Das MAN-Stahlhaus an der Oberwiesenstraße wurde vom Landesamt für Denkmalpflege als erhaltungswürdig eingestuft. Dennoch bekam ein Bauträger die Genehmigung, es abzureißen. Anwohner erheben deshalb Vorwürfe gegen die Untere Denkmalschutzbehörde.

Sillenbuch - Sie geben nicht auf. Alexander Prinz von Ratibor und Corvey und seine Frau setzen alle Hebel in Bewegung, um das MAN-Stahlhaus an der Sillenbucher Oberwiesenstraße vor dem Abriss zu bewahren und haben zu diesem Zweck eine Petition beim Landtag eingereicht. Denn aus Sicht des Ehepaars ist die Abrissgenehmigung rechtswidrig.

 

Erteilt hat sie die Untere Denkmalschutzbehörde auf Antrag der Singer Wohnbau GmbH und der Gräber Bau- und Betreuungsgesellschaft mbH. Die Bauträger möchten auf zwei zusammenhängenden Grundstücken zwischen der Oberwiesen- und der Eduard-Steinle-Straße vier Gebäude mit 18 Eigentumswohnungen errichten. Das 1950 von der Maschinenfabrik Augsburg-Nürnberg (MAN) gefertigte Stahlhaus soll dafür weichen.

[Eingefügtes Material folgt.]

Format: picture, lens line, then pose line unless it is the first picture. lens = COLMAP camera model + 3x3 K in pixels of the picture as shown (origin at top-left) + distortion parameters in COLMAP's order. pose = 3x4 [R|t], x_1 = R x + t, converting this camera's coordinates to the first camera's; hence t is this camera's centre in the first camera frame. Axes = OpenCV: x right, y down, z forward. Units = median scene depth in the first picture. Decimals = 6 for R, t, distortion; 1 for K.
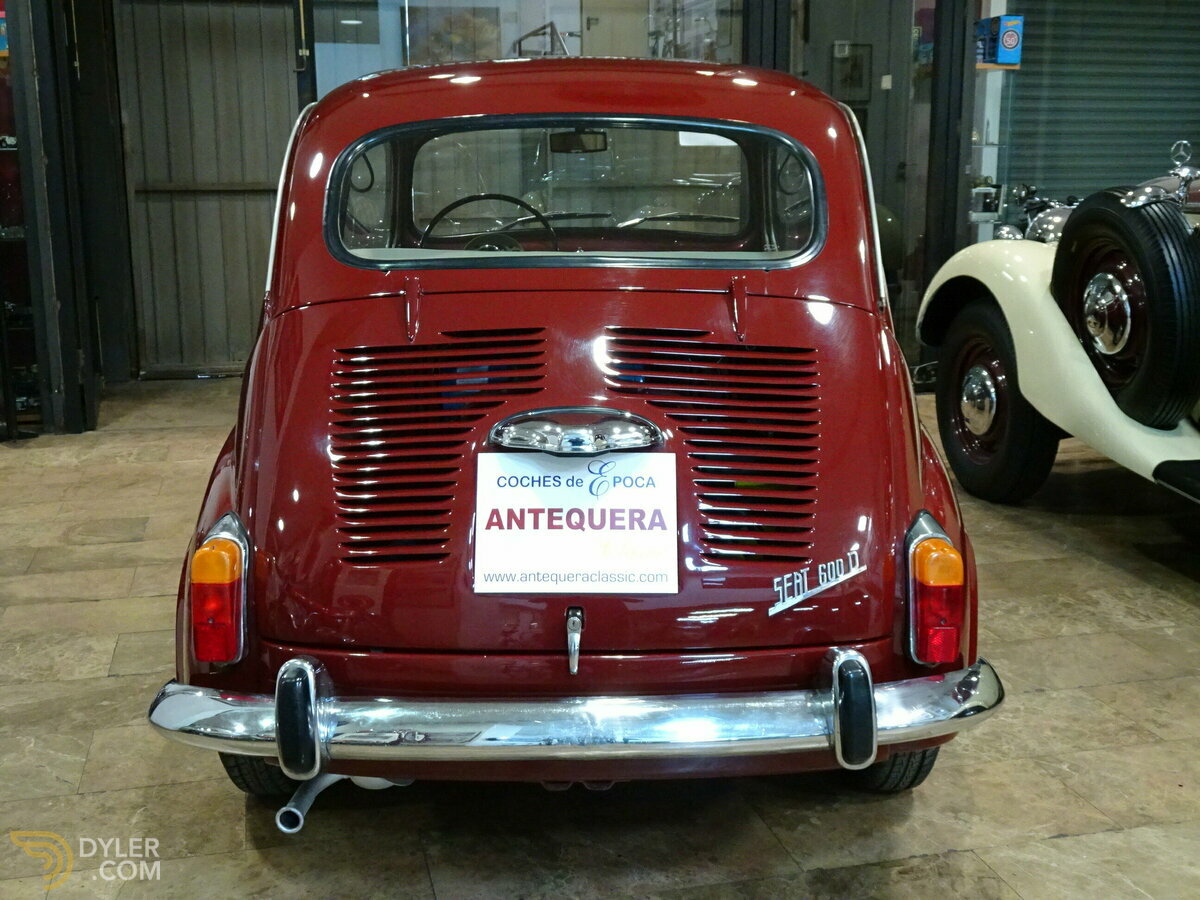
lens RADIAL K [[1366.6, 0, 600.0], [0, 1366.6, 450.0], [0, 0, 1]] dist [0.011385, 0.007423]
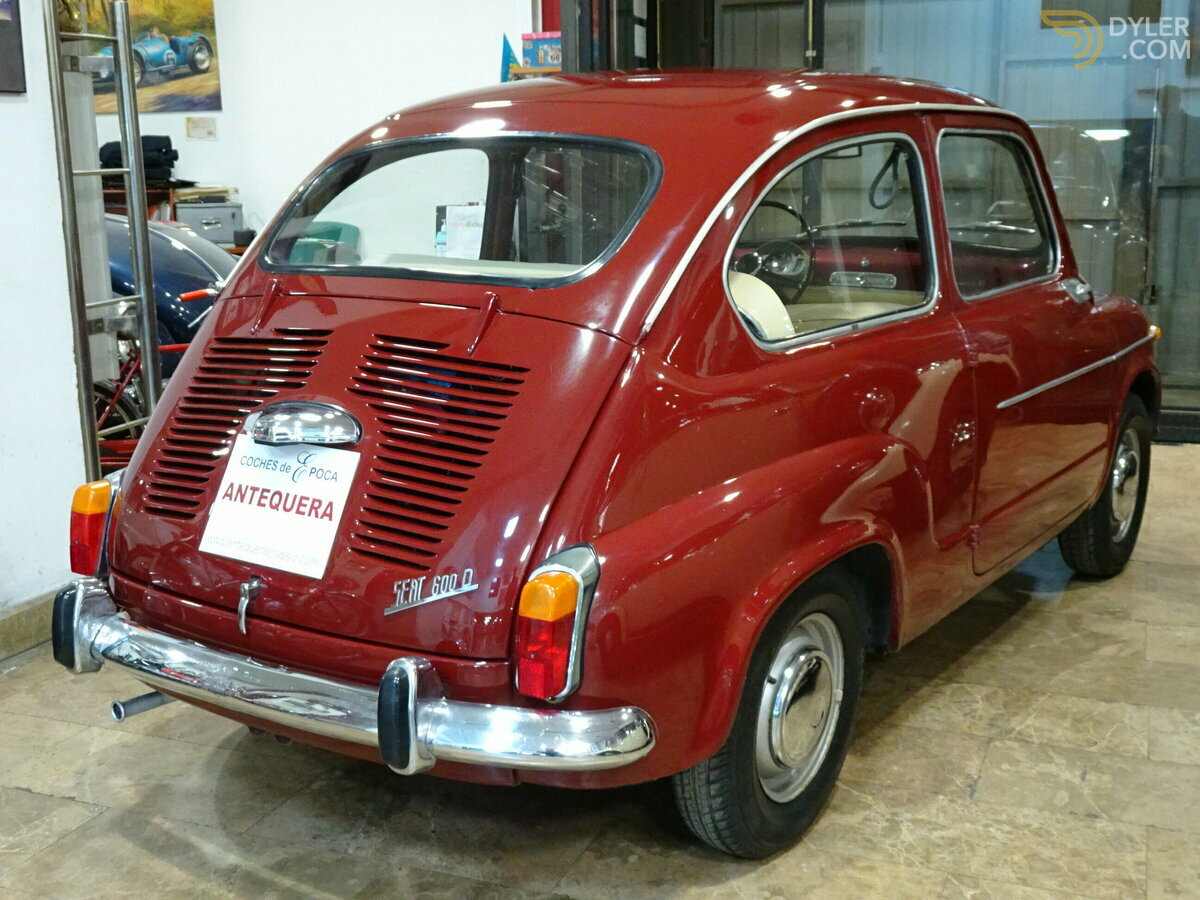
lens RADIAL K [[1426.4, 0, 600.0], [0, 1426.4, 450.0], [0, 0, 1]] dist [0.008349, 0.002478]
pose [[0.801452, 0.110695, -0.587726, 0.883686], [-0.110343, 0.993220, 0.036598, -0.063315], [0.587792, 0.035520, 0.808232, 0.202243]]
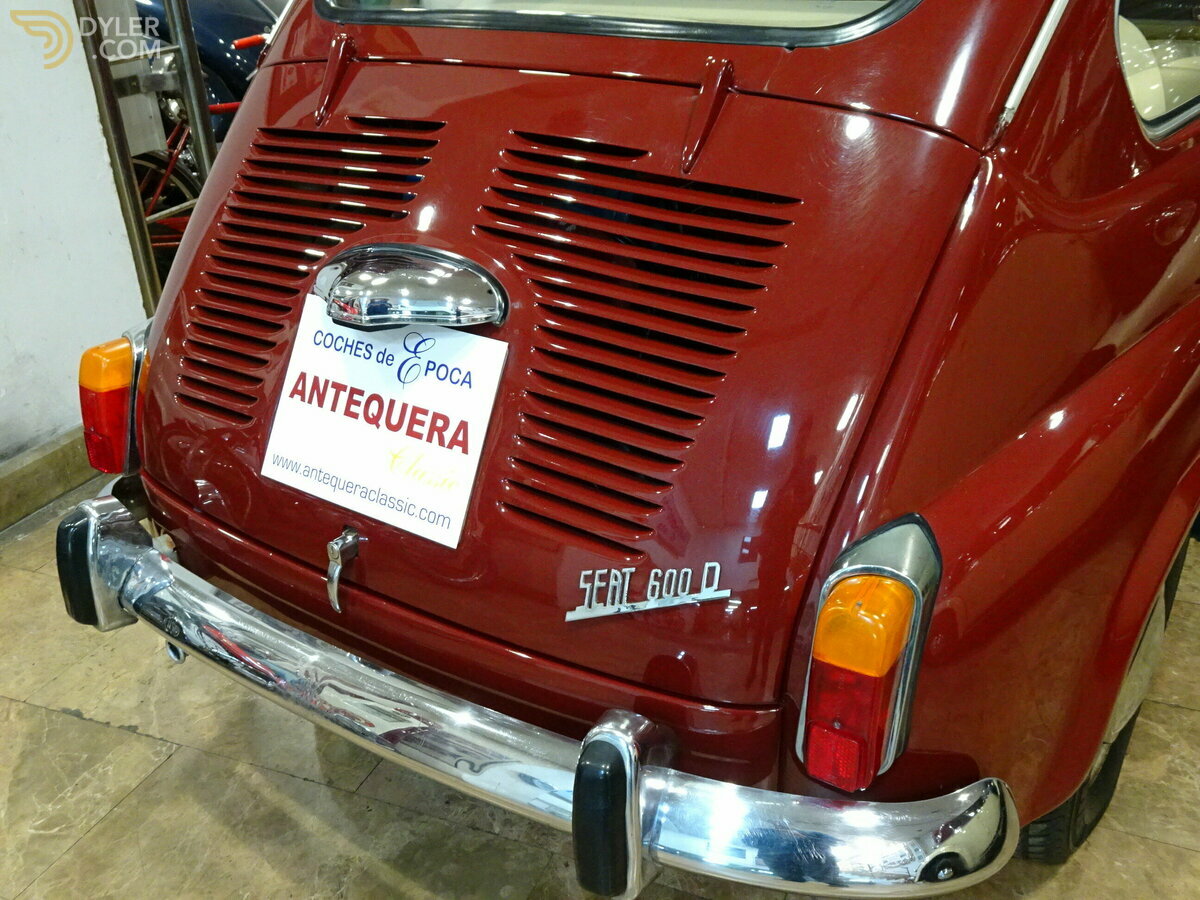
lens RADIAL K [[1142.6, 0, 600.0], [0, 1142.6, 450.0], [0, 0, 1]] dist [0.076591, -0.003508]
pose [[0.794263, 0.240071, -0.558132, 0.416847], [-0.093603, 0.956008, 0.278007, -0.107388], [0.600320, -0.168568, 0.781793, 0.595847]]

Abrissgenehmigung trotz Denkmalschutz

Am 18. Dezember 2015 wurde die Abrisserlaubnis beantragt, die schriftliche Genehmigung dafür datiert auf den 29. Januar 2016. „Da die Kulturdenkmaleigenschaft nicht bekannt war, stand aus baurechtlicher und städtebaulicher Sicht dem Abbruch nichts im Wege“, teilte das Landesamt für Denkmalpflege (LAD) im Regierungspräsidium Ende März auf Anfrage mit. Allerdings ist aus Unterlagen, die unserer Redaktion inzwischen vorliegen, ersichtlich, dass das LAD die Denkmaleigenschaft schon am 24. November 2015 schriftlich fixiert hatte. Das Gebäude sei aus wissenschaftlichen Gründen ein Kulturdenkmal, und wegen seines dokumentarischen und exemplarischen Wertes bestünde ein öffentliches Erhaltungsinteresse, heißt es darin.

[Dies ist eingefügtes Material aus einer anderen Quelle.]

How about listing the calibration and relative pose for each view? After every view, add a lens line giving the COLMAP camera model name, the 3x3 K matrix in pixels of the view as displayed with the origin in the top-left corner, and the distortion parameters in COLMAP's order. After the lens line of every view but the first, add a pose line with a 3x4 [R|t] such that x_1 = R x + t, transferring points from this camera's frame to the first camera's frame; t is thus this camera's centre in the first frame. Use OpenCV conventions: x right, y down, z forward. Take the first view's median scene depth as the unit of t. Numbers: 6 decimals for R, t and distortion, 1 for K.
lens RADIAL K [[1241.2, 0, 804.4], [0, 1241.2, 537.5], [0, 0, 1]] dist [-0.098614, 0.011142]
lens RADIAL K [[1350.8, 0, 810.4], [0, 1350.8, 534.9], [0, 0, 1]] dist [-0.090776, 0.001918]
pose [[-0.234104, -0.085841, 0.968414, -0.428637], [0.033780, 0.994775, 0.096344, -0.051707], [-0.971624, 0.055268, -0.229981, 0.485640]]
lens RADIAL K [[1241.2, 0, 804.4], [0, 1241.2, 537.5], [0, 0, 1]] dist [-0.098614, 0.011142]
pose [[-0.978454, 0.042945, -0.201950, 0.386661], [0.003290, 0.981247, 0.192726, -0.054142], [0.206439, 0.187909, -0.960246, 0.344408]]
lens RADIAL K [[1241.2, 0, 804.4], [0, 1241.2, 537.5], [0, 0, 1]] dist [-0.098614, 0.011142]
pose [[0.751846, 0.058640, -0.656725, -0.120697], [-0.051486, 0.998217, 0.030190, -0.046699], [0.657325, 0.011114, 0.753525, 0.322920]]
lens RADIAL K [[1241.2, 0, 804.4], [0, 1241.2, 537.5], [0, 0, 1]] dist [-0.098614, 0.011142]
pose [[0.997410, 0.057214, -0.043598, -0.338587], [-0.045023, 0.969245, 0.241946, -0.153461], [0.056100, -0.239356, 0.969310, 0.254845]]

Es ist auch die kurze Zeitspanne zwischen Antrag und Genehmigung, die Ratibor Vorwürfe gegen die Untere Denkmalschutzbehörde erheben lässt: Seiner Ansicht nach hatten die Denkmalschützer niemals den Erhalt des Hauses an Ort und Stelle im Sinn. Das schließt er aus einem Gesprächsprotokoll vom 2. Dezember 2015. Damals hatten sich unter anderen Ellen Pietrus, die Leiterin der Unteren Denkmalschutzbehörde, und Gert Clement, der Geschäftsführer der Singer Wohnbau GmbH, getroffen. Der Hinweis Pietrus’ während des Gesprächs, dass unabhängig davon, ob das Haus versetzt oder abgerissen werde, eine wissenschaftliche Dokumentation erfolgen müsse, lässt Ratibor schließen: „Die Abrissentscheidung war schon getroffen und jetzt musste nur noch eine Begründung nachgeschoben werden.“

Experte sieht Rechtsverstoß

Die Begründung erfolgte durch eine Kurzuntersuchung des Architektenbüros Strebewerk vom 22. Dezember 2015. Dass im Falle einer Sanierung „ein hoher Verlust an bauzeitlicher Substanz und insbesondere an Ausstattung“ zu erwarten sei, steht darin, und dass „nach der Sanierung der technikhistorische Aspekt des Kulturdenkmals im Vordergrund“ stünde. Aber eben auch, dass die kurze Stellungnahme lediglich eine erste Einschätzung abbilde und qualifizierte Aussagen erst nach weitgehenden Untersuchungen möglich seien.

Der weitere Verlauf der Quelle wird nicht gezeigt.